**ACTION ITEM**
Look below for the line that contains "hfov_deg: 55.4" and the line that contains "fx_px: 3359", then restate both of them and every line in between, exactly. No picture goes in the copy.

**Lens and sensor metadata**
+++

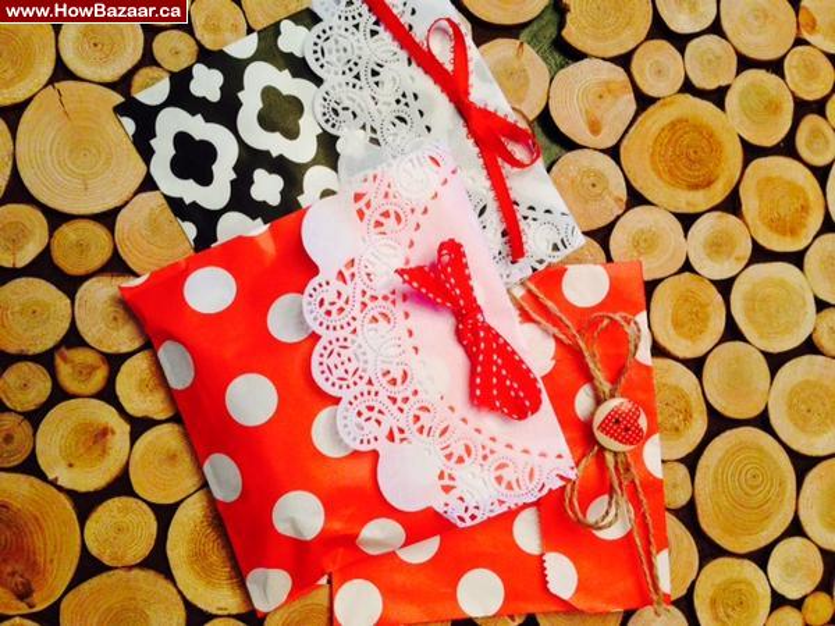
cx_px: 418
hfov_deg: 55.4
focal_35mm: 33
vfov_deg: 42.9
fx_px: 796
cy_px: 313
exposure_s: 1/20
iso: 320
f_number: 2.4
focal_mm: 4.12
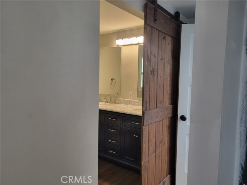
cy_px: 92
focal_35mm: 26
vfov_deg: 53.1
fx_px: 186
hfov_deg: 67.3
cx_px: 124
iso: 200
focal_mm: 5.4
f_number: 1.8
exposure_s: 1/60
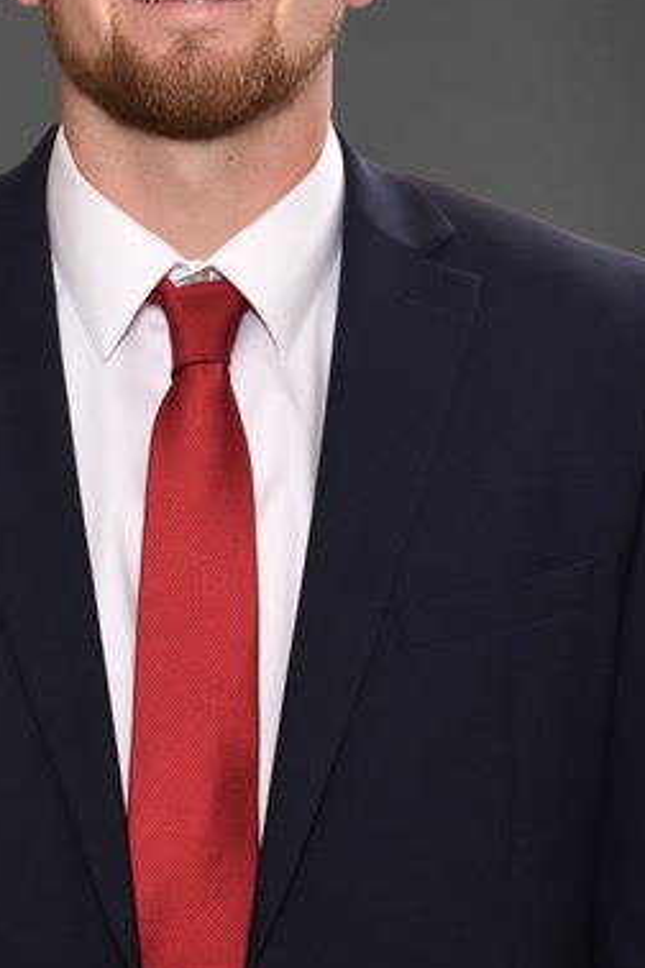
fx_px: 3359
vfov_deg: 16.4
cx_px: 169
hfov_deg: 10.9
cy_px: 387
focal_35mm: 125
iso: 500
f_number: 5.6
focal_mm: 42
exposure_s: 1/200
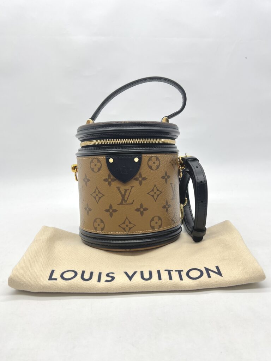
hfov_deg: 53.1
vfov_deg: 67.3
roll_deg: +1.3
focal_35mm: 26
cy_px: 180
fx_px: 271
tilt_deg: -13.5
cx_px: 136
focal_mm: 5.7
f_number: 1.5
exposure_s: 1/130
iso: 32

+++

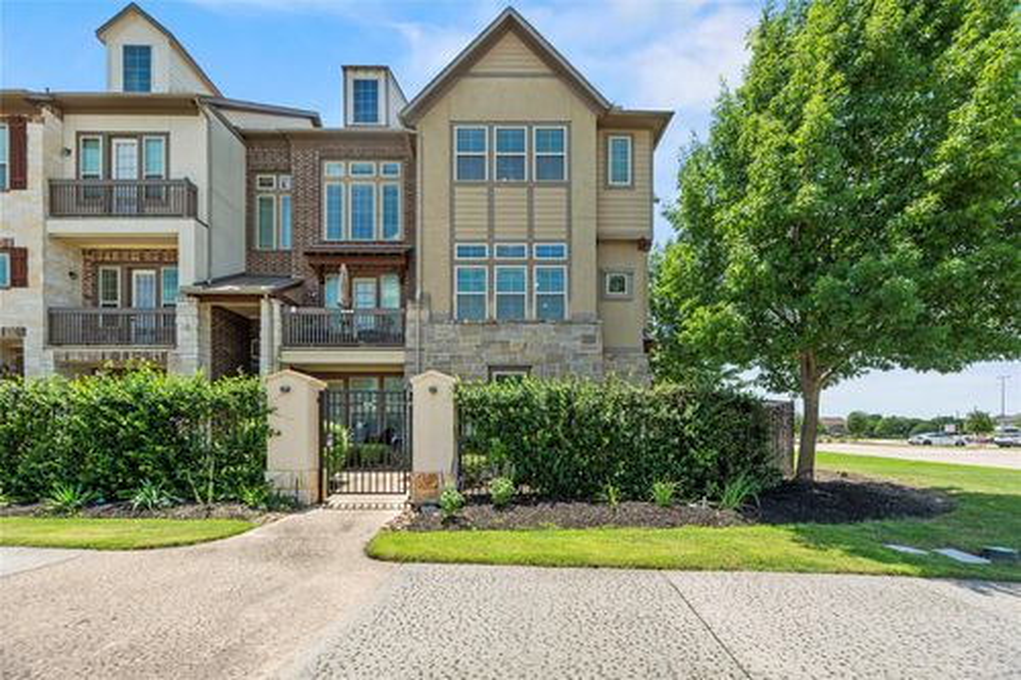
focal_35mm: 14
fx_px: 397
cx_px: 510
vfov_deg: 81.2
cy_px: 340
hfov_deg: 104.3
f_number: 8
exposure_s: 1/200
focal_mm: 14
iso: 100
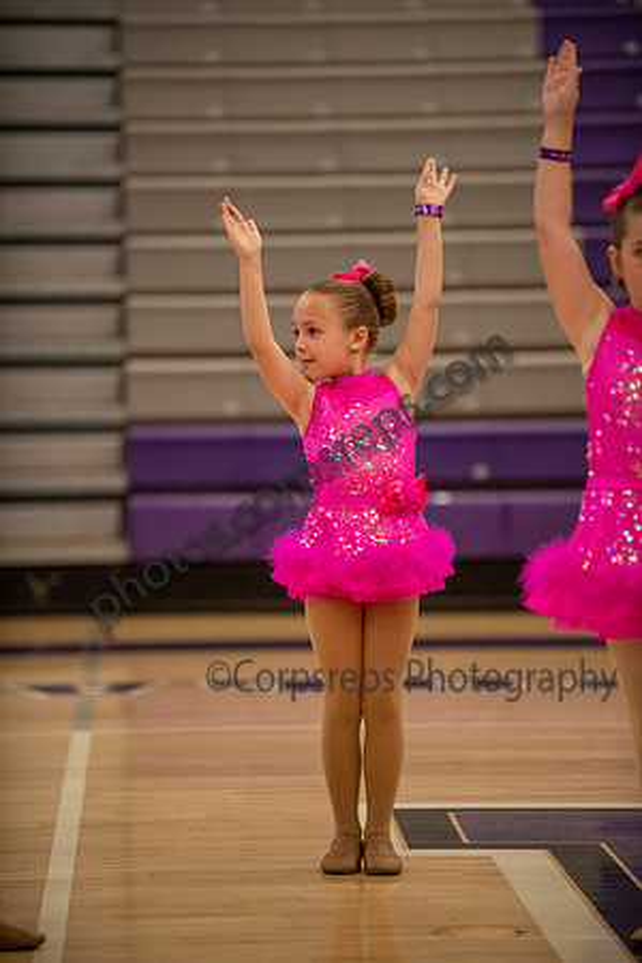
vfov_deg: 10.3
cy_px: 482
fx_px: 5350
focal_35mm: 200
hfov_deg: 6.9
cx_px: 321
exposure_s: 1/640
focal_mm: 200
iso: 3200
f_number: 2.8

+++

**OUTPUT BELOW**
hfov_deg: 55.4
focal_35mm: 33
vfov_deg: 42.9
fx_px: 796
cy_px: 313
exposure_s: 1/20
iso: 320
f_number: 2.4
focal_mm: 4.12
cy_px: 92
focal_35mm: 26
vfov_deg: 53.1
fx_px: 186
hfov_deg: 67.3
cx_px: 124
iso: 200
focal_mm: 5.4
f_number: 1.8
exposure_s: 1/60
fx_px: 3359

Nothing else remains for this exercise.